Тут меня позвал Вергилий, заявил, что Солнце уже коснулось меридиана, ночь подступила к берегам Марокко. Мы было стали отходить от неповоротливых теней, как одна из них сквозь зубы процедила:
- Гляньте... вон тот слева свет нам загородил: он будто бы живой...
Оглянувшись, я заметил, что ленивцы возбудились.
- Не теряй на них ты времени, - приказал учитель, - шагай за мной -- и пусть с ними.
Я повиновался. Пройдя немного, мы увидели еще одну толпу: они шагали нам наперекрест и пели псалом "Miserere". Эти души тоже были удивлены тем, что мое тело отбрасывает тень. Двое от той группы тут же отделились, к нам буквально подлетели и стали допытываться, кто мы и откуда идем.
- Да, - не скрыл учитель, - мой спутник -- живой. А чтобы вам было все понятно, отвечу: ими почтенный, он им поможет.
Двое буквально молниями перелетели к своим -- и миг спустя нас окружали толпы. Вергилий настоял, чтоб я не останавливался. Мы двигались наверх в сопровождении крайне возбужденных душ, которые просили:
- Умерь же поступь, существо, сюда явившееся во плоти! Вглядись в нас: может, вернувшись в грешный мир, ты сможешь передать на Землю весть о нас... Да остановись же, выслушай! Мы из тех, кто принял смерть в свой час, и будучи грешниками до последнего мгновенья, покаялись, увидев свет небес. Мы приняли кончину с Богом, да! Теперь же Он томит нас жаждой лицезренья.
На ходу всмотревшись в их лица чистые, я признался:
- Нет, из вас я никого не признаю. Но, может быть, вам все же смогу полезным быть.
- Мы верим тебе, - сказала одна из душ, - послушай же. Если будешь в Фано, людям расскажи об участи моей, дабы они воздели руки к небесам и помолились Господу... Я б тогда смог очиститься...

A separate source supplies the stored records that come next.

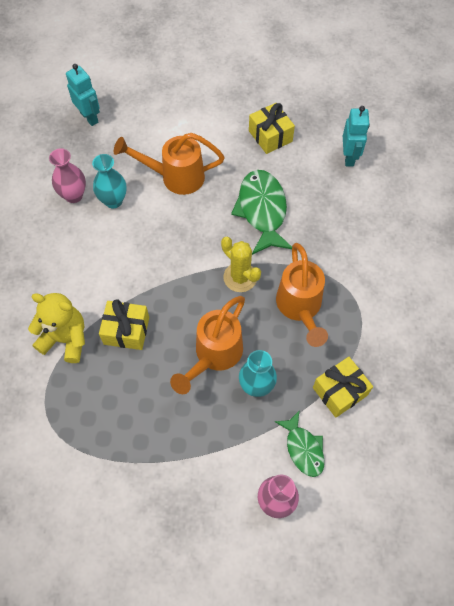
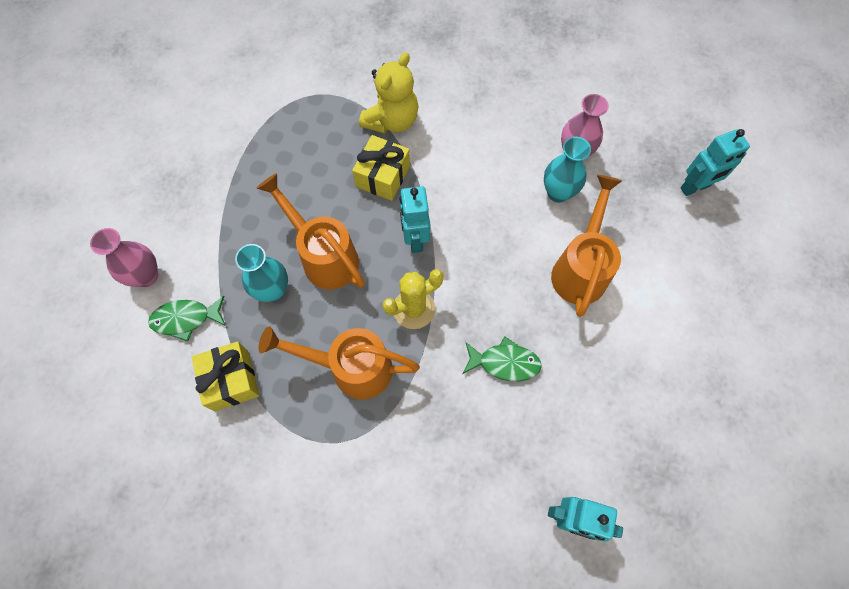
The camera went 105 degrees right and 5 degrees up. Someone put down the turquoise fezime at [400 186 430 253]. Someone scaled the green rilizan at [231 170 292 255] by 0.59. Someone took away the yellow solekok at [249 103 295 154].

Душа поведала мне свою историю, которая конечно же связана со злодейством и кровью. Жестокий мир у нас -- что делать... Особенно меня задела та часть повествованья, в которой за душу человека спорили ангел и бес. Другие души тоже меня просили правду сообщить на Землю. Да нужно ли знать всем о тех страдальцах... пожалуй помнить их должны лишь те, кому они при жизни несли добро. Скрывать не буду: с легкостью расстался я с душами людей, мольбы просивших от других дабы они вступили в благодать. Я вопросил учителя:
- Отец, ты ведь учил в своих трудах, что суд небес мольбою не смягчится. А эти души только об этом и просят. Где истина...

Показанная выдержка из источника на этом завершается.